Task item – The text of every record, exactly as given and with no pictures, should be your output.

*** Begin section ***

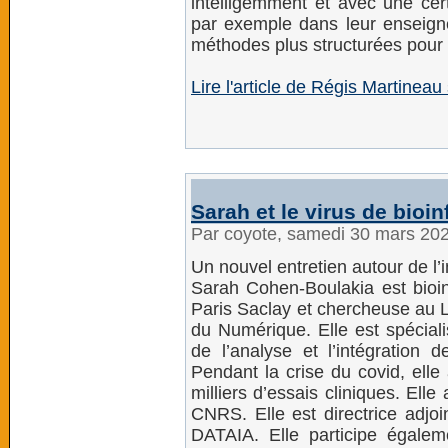
intelligemment et avec une cert
par exemple dans leur enseign
méthodes plus structurées pour l
Lire l'article de Régis Martinea
Sarah et le virus de bioi
Par coyote, samedi 30 mars 20
Un nouvel entretien autour de l’
Sarah Cohen-Boulakia est bioinf
Paris Saclay et chercheuse au L
du Numérique. Elle est spécia
de l’analyse et l’intégration 
Pendant la crise du covid, elle a
milliers d’essais cliniques. Ell
CNRS. Elle est directrice adjoin
DATAIA. Elle participe égale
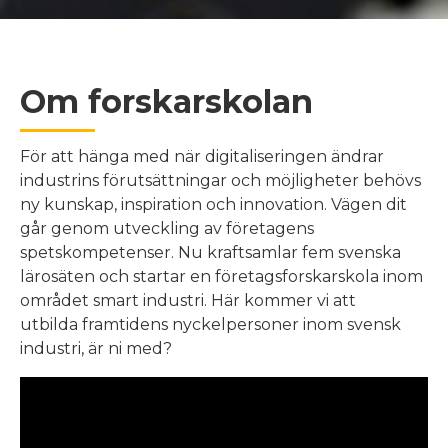
Om forskarskolan
För att hänga med när digitaliseringen ändrar
industrins förutsättningar och möjligheter behövs
ny kunskap, inspiration och innovation. Vägen dit
går genom utveckling av företagens
spetskompetenser. Nu kraftsamlar fem svenska
lärosäten och startar en företagsforskarskola inom
området smart industri. Här kommer vi att
utbilda framtidens nyckelpersoner inom svensk
industri, är ni med?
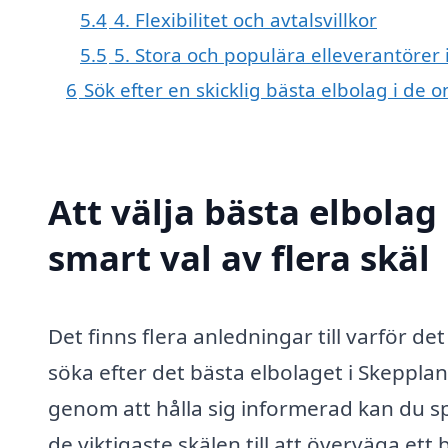
5.4
4. Flexibilitet och avtalsvillkor
5.5
5. Stora och populära elleverantörer 
6
Sök efter en skicklig bästa elbolag i d
Att välja bästa elbolag
smart val av flera skäl
Det finns flera anledningar till varför de
söka efter det bästa elbolaget i Skeppla
genom att hålla sig informerad kan du sp
de viktigaste skälen till att överväga ett 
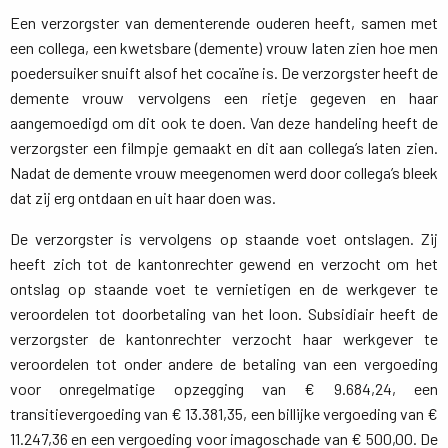
Een verzorgster van dementerende ouderen heeft, samen met
een collega, een kwetsbare (demente) vrouw laten zien hoe men
poedersuiker snuift alsof het cocaïne is. De verzorgster heeft de
demente vrouw vervolgens een rietje gegeven en haar
aangemoedigd om dit ook te doen. Van deze handeling heeft de
verzorgster een filmpje gemaakt en dit aan collega’s laten zien.
Nadat de demente vrouw meegenomen werd door collega’s bleek
dat zij erg ontdaan en uit haar doen was.
De verzorgster is vervolgens op staande voet ontslagen. Zij
heeft zich tot de kantonrechter gewend en verzocht om het
ontslag op staande voet te vernietigen en de werkgever te
veroordelen tot doorbetaling van het loon. Subsidiair heeft de
verzorgster de kantonrechter verzocht haar werkgever te
veroordelen tot onder andere de betaling van een vergoeding
voor onregelmatige opzegging van € 9.684,24, een
transitievergoeding van € 13.381,35, een billijke vergoeding van €
11.247,36 en een vergoeding voor imagoschade van € 500,00. De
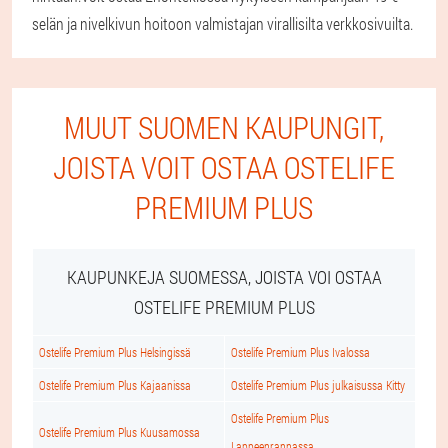
selän ja nivelkivun hoitoon valmistajan virallisilta verkkosivuilta.
MUUT SUOMEN KAUPUNGIT,
JOISTA VOIT OSTAA OSTELIFE
PREMIUM PLUS
KAUPUNKEJA SUOMESSA, JOISTA VOI OSTAA
OSTELIFE PREMIUM PLUS
Ostelife Premium Plus Helsingissä
Ostelife Premium Plus Ivalossa
Ostelife Premium Plus Kajaanissa
Ostelife Premium Plus julkaisussa Kitty
Ostelife Premium Plus
Ostelife Premium Plus Kuusamossa
Lappeenrannassa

*** End section ***

Exercise answer –
intelligemment et avec une cert
par exemple dans leur enseign
méthodes plus structurées pour l
Lire l'article de Régis Martinea
Sarah et le virus de bioi
Par coyote, samedi 30 mars 20
Un nouvel entretien autour de l’
Sarah Cohen-Boulakia est bioinf
Paris Saclay et chercheuse au L
du Numérique. Elle est spécia
de l’analyse et l’intégration 
Pendant la crise du covid, elle a
milliers d’essais cliniques. Ell
CNRS. Elle est directrice adjoin
DATAIA. Elle participe égale
Om forskarskolan
För att hänga med när digitaliseringen ändrar
industrins förutsättningar och möjligheter behövs
ny kunskap, inspiration och innovation. Vägen dit
går genom utveckling av företagens
spetskompetenser. Nu kraftsamlar fem svenska
lärosäten och startar en företagsforskarskola inom
området smart industri. Här kommer vi att
utbilda framtidens nyckelpersoner inom svensk
industri, är ni med?
5.4
4. Flexibilitet och avtalsvillkor
5.5
5. Stora och populära elleverantörer 
6
Sök efter en skicklig bästa elbolag i d
Att välja bästa elbolag
smart val av flera skäl
Det finns flera anledningar till varför de
söka efter det bästa elbolaget i Skeppla
genom att hålla sig informerad kan du sp
de viktigaste skälen till att överväga ett 
Een verzorgster van dementerende ouderen heeft, samen met
een collega, een kwetsbare (demente) vrouw laten zien hoe men
poedersuiker snuift alsof het cocaïne is. De verzorgster heeft de
demente vrouw vervolgens een rietje gegeven en haar
aangemoedigd om dit ook te doen. Van deze handeling heeft de
verzorgster een filmpje gemaakt en dit aan collega’s laten zien.
Nadat de demente vrouw meegenomen werd door collega’s bleek
dat zij erg ontdaan en uit haar doen was.
De verzorgster is vervolgens op staande voet ontslagen. Zij
heeft zich tot de kantonrechter gewend en verzocht om het
ontslag op staande voet te vernietigen en de werkgever te
veroordelen tot doorbetaling van het loon. Subsidiair heeft de
verzorgster de kantonrechter verzocht haar werkgever te
veroordelen tot onder andere de betaling van een vergoeding
voor onregelmatige opzegging van € 9.684,24, een
transitievergoeding van € 13.381,35, een billijke vergoeding van €
11.247,36 en een vergoeding voor imagoschade van € 500,00. De
selän ja nivelkivun hoitoon valmistajan virallisilta verkkosivuilta.
MUUT SUOMEN KAUPUNGIT,
JOISTA VOIT OSTAA OSTELIFE
PREMIUM PLUS
KAUPUNKEJA SUOMESSA, JOISTA VOI OSTAA
OSTELIFE PREMIUM PLUS
Ostelife Premium Plus Helsingissä
Ostelife Premium Plus Ivalossa
Ostelife Premium Plus Kajaanissa
Ostelife Premium Plus julkaisussa Kitty
Ostelife Premium Plus
Ostelife Premium Plus Kuusamossa
Lappeenrannassa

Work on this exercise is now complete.